Required work →
(a) Decide whether each statement agrees with the passage on Ivan Illich. Answer yes or no, and quote the words of the passage that decide it: (i) Illich was appointed professor at the State University of Pennsylvania in 1986; (ii) Illich died in Kassel; (iii) "Tools for Conviviality" appeared in 1973.
(b) Reproduce the passage on Ivan Illich word for word, everything from "After long arguments" down to "November 2, 2002.".
(c) Resume the passage on Ivan Illich from the point where it stops, carrying on its account of his criticism.

Reading passage →
════════════════

After long arguments with the Vatican, he abandoned all priestly functions in 1969. In the 1970s, Illich was one of the most respected critics of modern civilization, technology, education and medicine. His numerous books were widely received. He taught as university lecturer in New York, Kassel, Berkeley and Marburg and was appointed professor at the State University of Pennsylvania in 1986. From the beginning of the 1990s, he taught as a lecturer at the University of Bremen. Every year he spent several months at Penn State and in Mexico. In his last years marked by serious illness, he largely withdrew from public life. Ivan Illich died in Bremen on November 2, 2002.
2. WORKS Criticism of the Thoughtlessness of the Modern Age
Illich’s works show him to be a universal scholar occupied with questions of medieval church history, modern transportation systems, the genesis of writing and changes in gender relations. Illich was best known through his criticism of the institution of the school, which can be understood as part of his fundamental criticism of modern industrial society – like his studies on energy, transportation and the public health system. His work consisted of polemical writings whose provocative theses could bring about changes, not a systematically worked out theory.
The basic theme of Illich’s criticism is that the institutions and technologies of modern industrial society (its “tools”) become independent over against people so that their constant growth has only negative effects (brainwashing education, sickening medicine, time-consuming acceleration) and increasingly harms the autonomy of individuals. In the 1973 book “Tools for Conviviality,” Illich shows how a person is formed into a consumer of industrially produced goods and services. A radical monopoly exists when thirst can no longer be quenched by water but only by cola, when the longing for education is reduced to a desire for schooling and people’s capacities for healing, moving, building houses and burying the dead are lost in the history of all societies because they are monopolized by guilds of experts (1970). “The monopoly of experts defines deviation and necessary relief from deviation” (1978).

════════════════

Data supplied →
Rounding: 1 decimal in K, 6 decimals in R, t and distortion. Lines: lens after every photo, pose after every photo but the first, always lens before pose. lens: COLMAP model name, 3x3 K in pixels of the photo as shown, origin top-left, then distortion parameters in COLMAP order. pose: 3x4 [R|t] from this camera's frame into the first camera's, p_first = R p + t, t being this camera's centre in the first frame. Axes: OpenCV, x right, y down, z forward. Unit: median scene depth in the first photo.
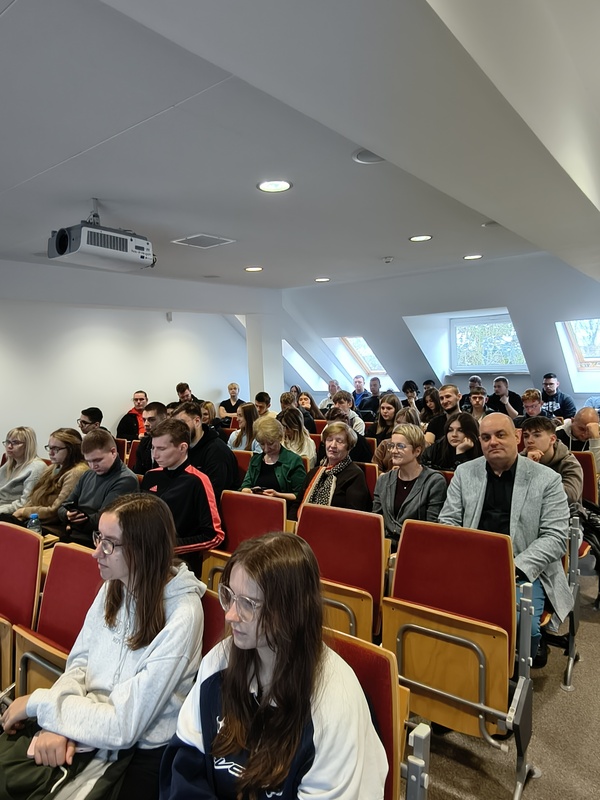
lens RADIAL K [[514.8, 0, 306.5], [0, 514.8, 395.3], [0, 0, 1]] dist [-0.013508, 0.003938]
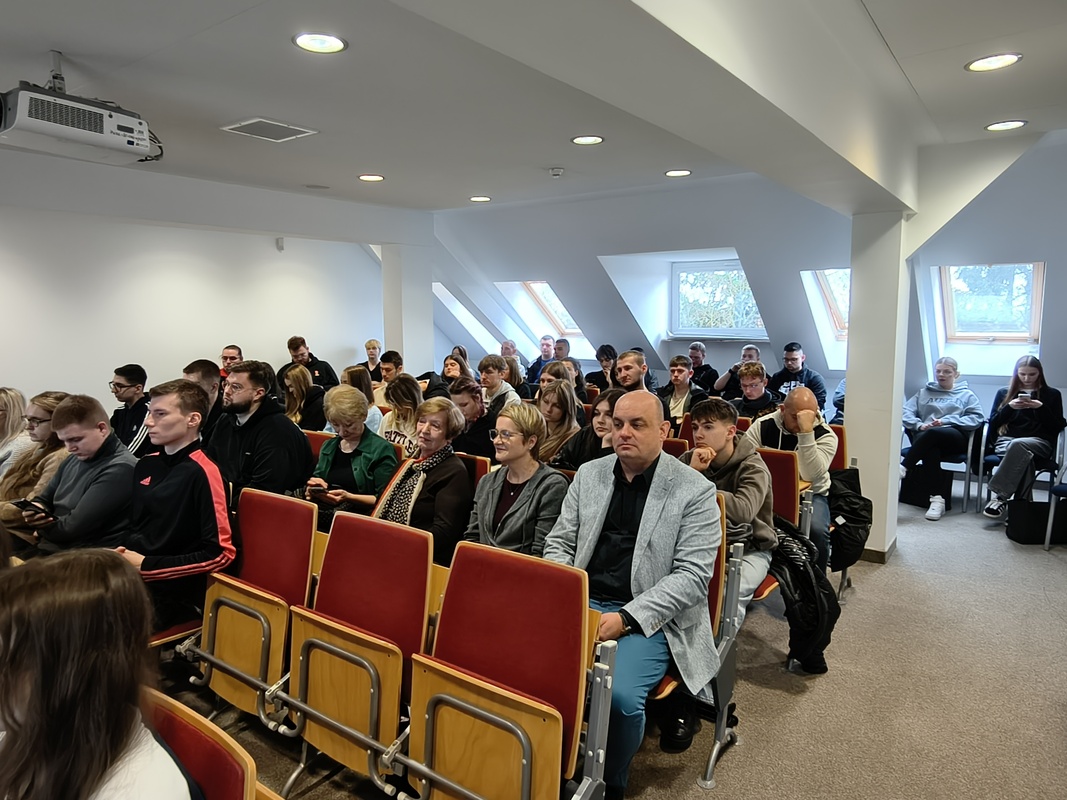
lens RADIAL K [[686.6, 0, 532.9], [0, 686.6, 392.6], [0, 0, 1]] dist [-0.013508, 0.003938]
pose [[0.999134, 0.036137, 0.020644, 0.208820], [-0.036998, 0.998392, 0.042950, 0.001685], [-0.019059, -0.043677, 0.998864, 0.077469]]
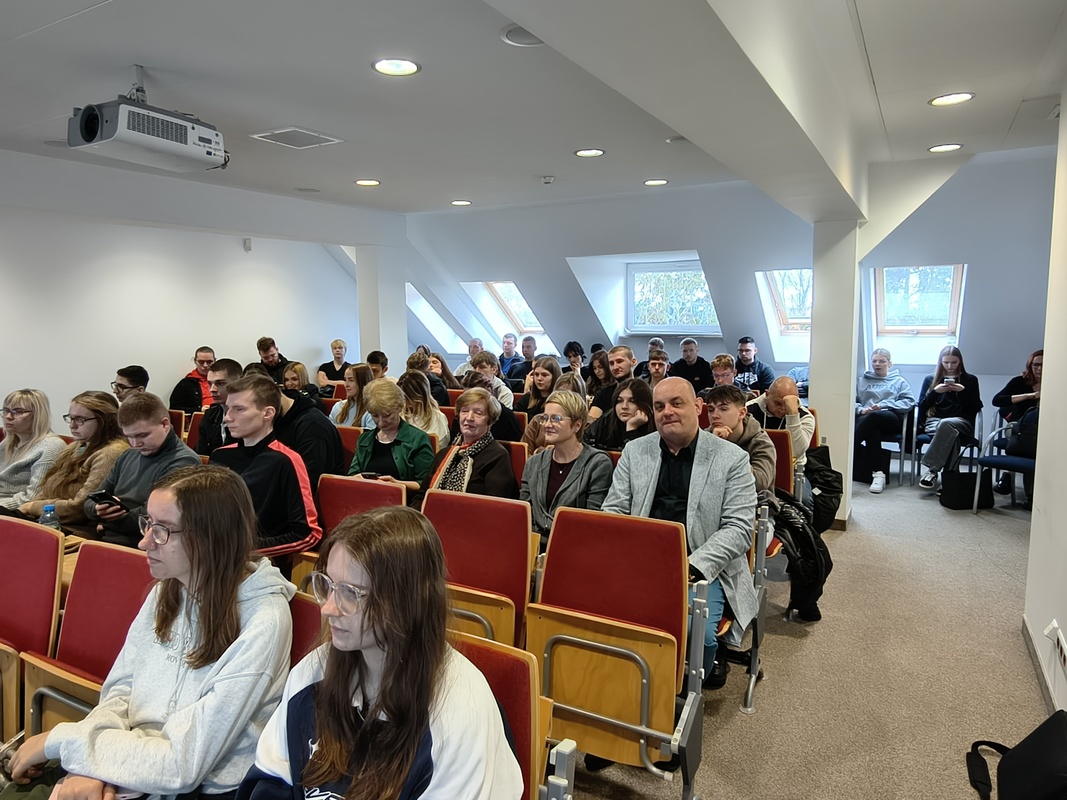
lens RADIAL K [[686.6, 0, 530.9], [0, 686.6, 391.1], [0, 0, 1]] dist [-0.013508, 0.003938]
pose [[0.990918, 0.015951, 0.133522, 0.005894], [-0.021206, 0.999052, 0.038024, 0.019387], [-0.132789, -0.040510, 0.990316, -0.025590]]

════════════════

Answers for each item →
(a)
(i) Yes: "was appointed professor at the State University of Pennsylvania in 1986"
(ii) No: "Ivan Illich died in Bremen on November 2, 2002."
(iii) Yes: "In the 1973 book “Tools for Conviviality,”"

(b)
After long arguments with the Vatican, he abandoned all priestly functions in 1969. In the 1970s, Illich was one of the most respected critics of modern civilization, technology, education and medicine. His numerous books were widely received. He taught as university lecturer in New York, Kassel, Berkeley and Marburg and was appointed professor at the State University of Pennsylvania in 1986. From the beginning of the 1990s, he taught as a lecturer at the University of Bremen. Every year he spent several months at Penn State and in Mexico. In his last years marked by serious illness, he largely withdrew from public life. Ivan Illich died in Bremen on November 2, 2002.

(c)
Industrial production keeps people dependent on industrial products and leads more and more to the standardization and powerlessness of people. This is especially true when the instruments become counter-productive. The transportation system oriented in ever-faster individual transportation produces congestion, deaths from accidents and the dying of the forests while hindering the movement of bicyclists and pedestrians. In his best-known book “De-schooling Society” (1971), he explains how a school system characterized by obligatory schooling monopolizes education in that only test scores count, not knowledge gained outside school. Independent learning is increasingly replaced by the forced consumption of knowledge. The doctor-system monopolizes the public health system so that simple curative methods are reserved to classes of specialists, even though sicknesses are increasingly caused by professional medical treatment (“iatrogenic epidemic” 1974). Thus industrial society creates an “impoverishing” prosperity that is too scarce to be shared by everyone and destroys the freedom and rights of the weaker (1978).
Illich did not propagate renunciation on modern technology. Modern technology should only be “convivial.” It must be utilized without expert licenses, coercion or violating the freedom rights of others. For example, the telephone, bicycle and postal service are modern convivial instruments. Illich envisioned a post-industrial society where several complementary modes of production co-exist. He did not offer any detached fiction of a future society, only a guideline for conduct that helps prevent the freedom-reducing independence of human instruments.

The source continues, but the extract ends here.